Conversión

En una pintoresca villa, de cuyo nombre no quiero acordarme, vivía un matrimonio que no se distinguía de las infinitas familias de la población por su talento, por su belleza, por su fortuna ni por ninguna otra circunstancia que los hiciese notables.

Vivían en paz a ratos, pues su diferente modo de apreciar las cosas producía frecuentes altercados (que cual nubes de verano se desvanecían en breve), consistiendo su dicha en la contemplación y admiración de dos robustos hijos; y sus bienes de fortuna en la casita que habitaban y un pequeño campo en el que cosechaban trigo, aceite y vino, algo más, no mucho, de lo que se necesitaba para el consumo de la familia.

En el tiempo que medió entre el nacimiento de Alfonso y el de Jacinto, que así se llamaban los muchachos, habían venido al mundo y muerto en muy tierna edad dos hermanitas, mediando ocho años de diferencia en la edad de ambos. El padre era tan condescendiente con los dos hijos como duro e intransigente con su mujer, y como siempre los defendía y jamás daba la razón a su madre cuando con justicia los reprendía, increpándola con palabras groseras, de aquí nacía una falta de respeto de parte de aquellos para con la autora de su existencia.

Alfonso estaba matriculado en la escuela pública y asistía a las clases cuando lo tenía por conveniente, yendo unas veces al campo con su padre, donde no tenía nada que hacer, y otras a jugar con otros niños desaplicados como él, persiguiendo a las gallinas, apedreando a los perros o cogiendo y comiendo la fruta ajena a medio madurar.

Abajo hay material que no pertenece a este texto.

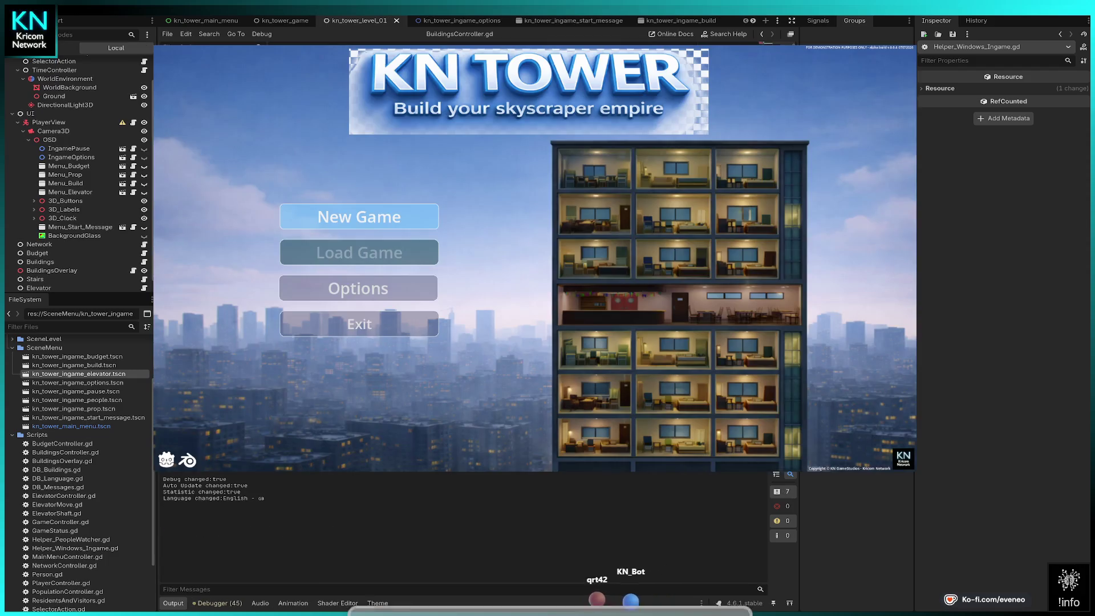
key("Return")
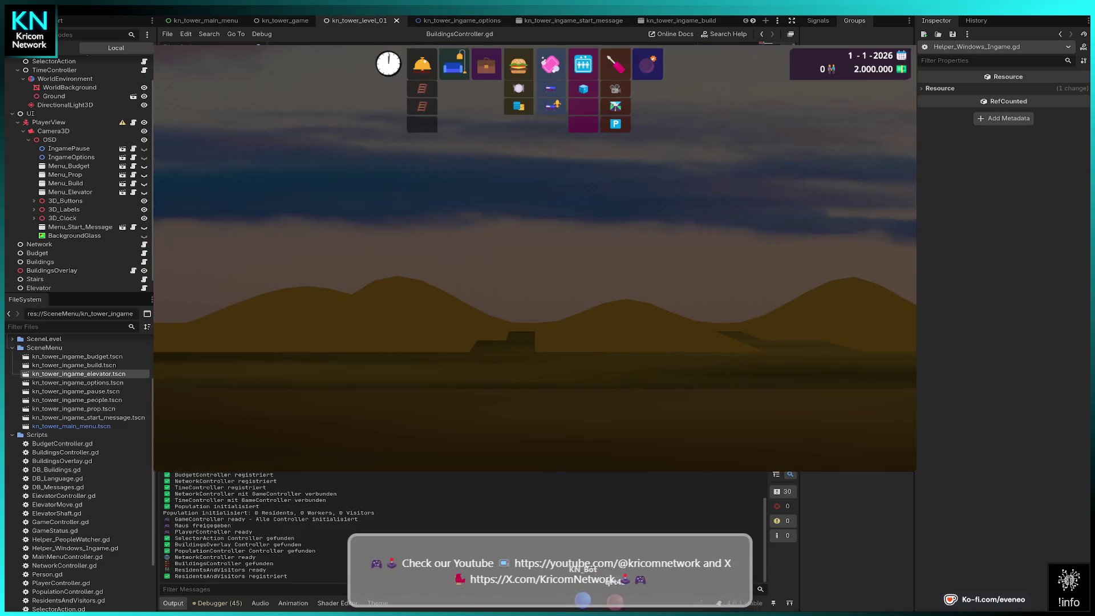
key("Escape")
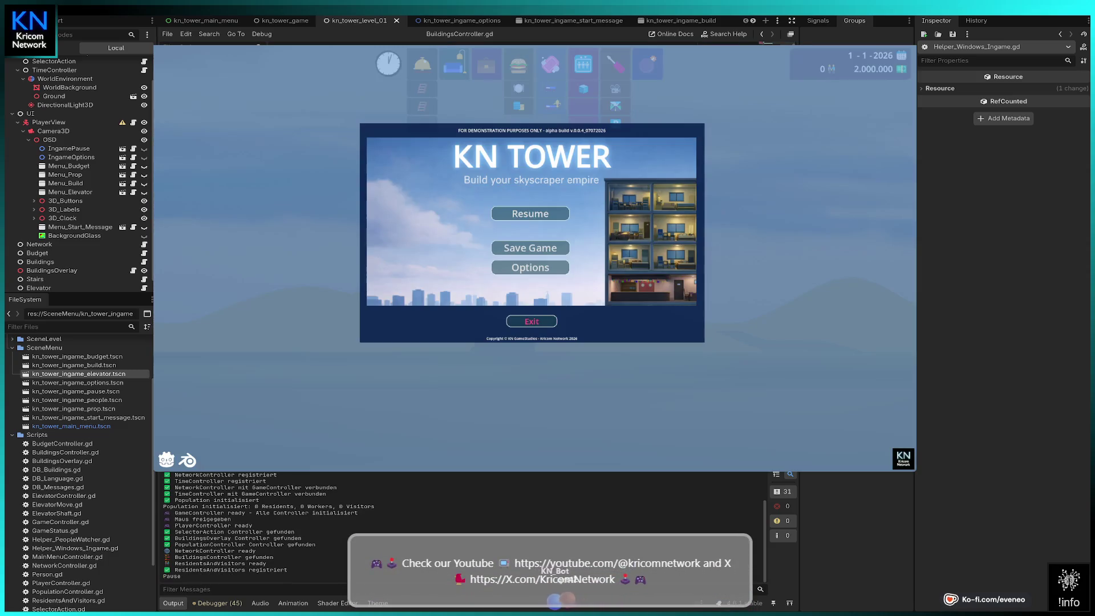
left_click(530, 267)
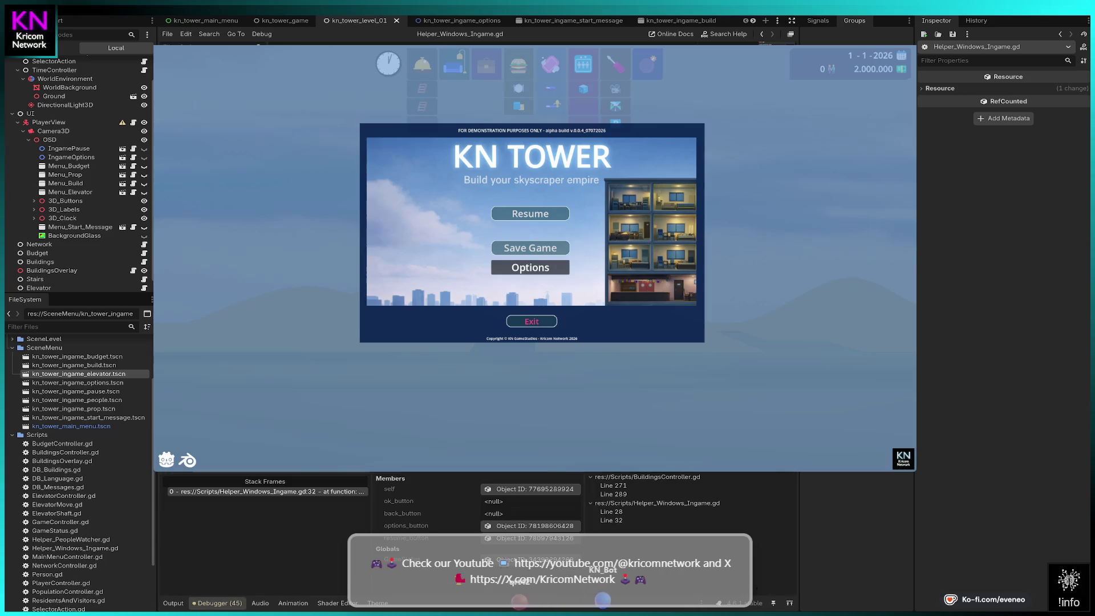
key("F12")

Cuando tales fechorías se averiguaban, el padre solía reprenderle suavemente, pero en cuanto su madre mezclaba su filípica un poco más severa a los blandos consejos del jefe de familia, este le mandaba callar, y solía añadir que para ser tan instruido como ella y para convertirse en un trozo de alcornoque siempre llegaría a tiempo, aunque perdiera muchos días de clase. La mujer unas veces prorrumpía en llanto, otras dominaba con trabajo su justo enojo, y otras, en fin, denostaba a su esposo promoviéndose una de las conyugales reyertas de que llevo hecha mención. En cualquiera de estos casos, el chico se quedaba tan satisfecho, mirando a su madre con aire de triunfo, y pensando en sus adentros qué nueva diablura llevaría a cabo.

Al empezar esta verdadera historia, Alfonso tenía 12 años y 4 por consiguiente su hermanito. Este se hallaba más encariñado con su madre, pero tampoco la respetaba y se rebelaba contra los pequeños castigos que se veía precisada a imponerle.

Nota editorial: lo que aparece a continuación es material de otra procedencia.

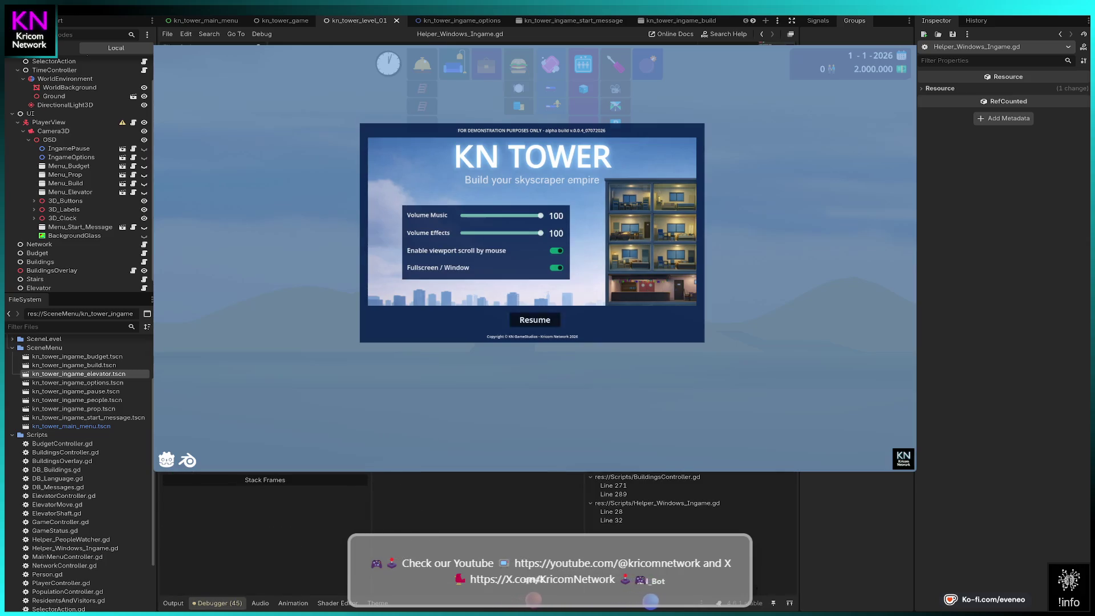
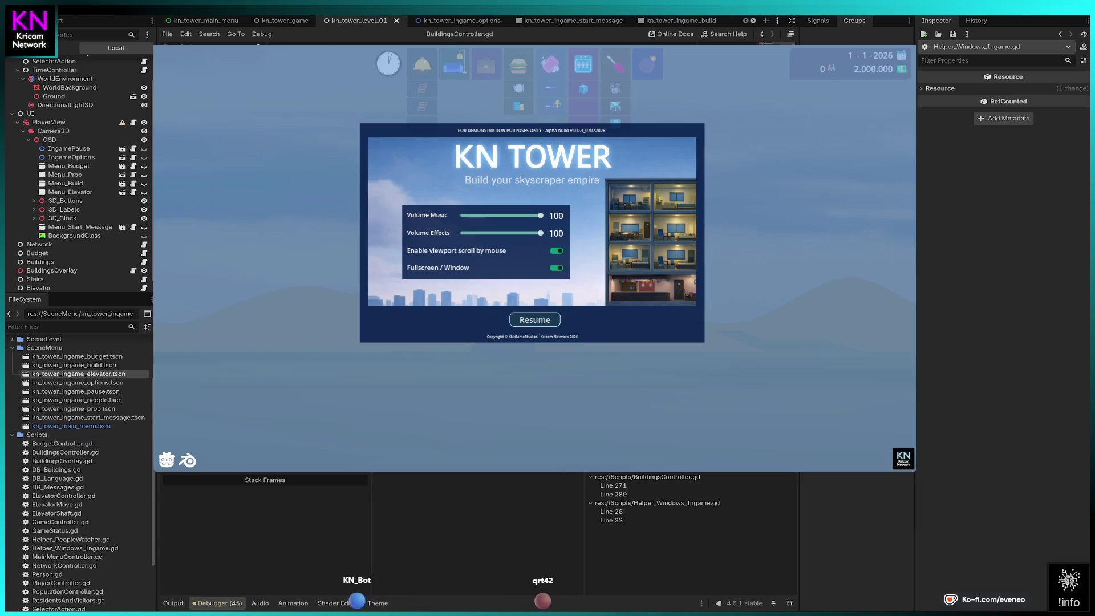
- Stop and relaunch the KN Tower game, then start the level from the main menu
key("F8")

Había habido en el pueblo algunos casos de sarampión; propuso el padre que se retirase a Alfonso de la escuela, y su esposa replicó con dulzura que ya había hablado con el profesor acerca del particular, y este le había asegurado que ningún peligro corría en su establecimiento, antes bien, como les sería imposible retenerle en casa, por las calles podría tener roce con algún niño que se hallase en estado de convalecencia (que es el más peligroso para el contagio) al paso que en la escuela no eran admitidos hasta transcurrir cuarenta días desde la invasión.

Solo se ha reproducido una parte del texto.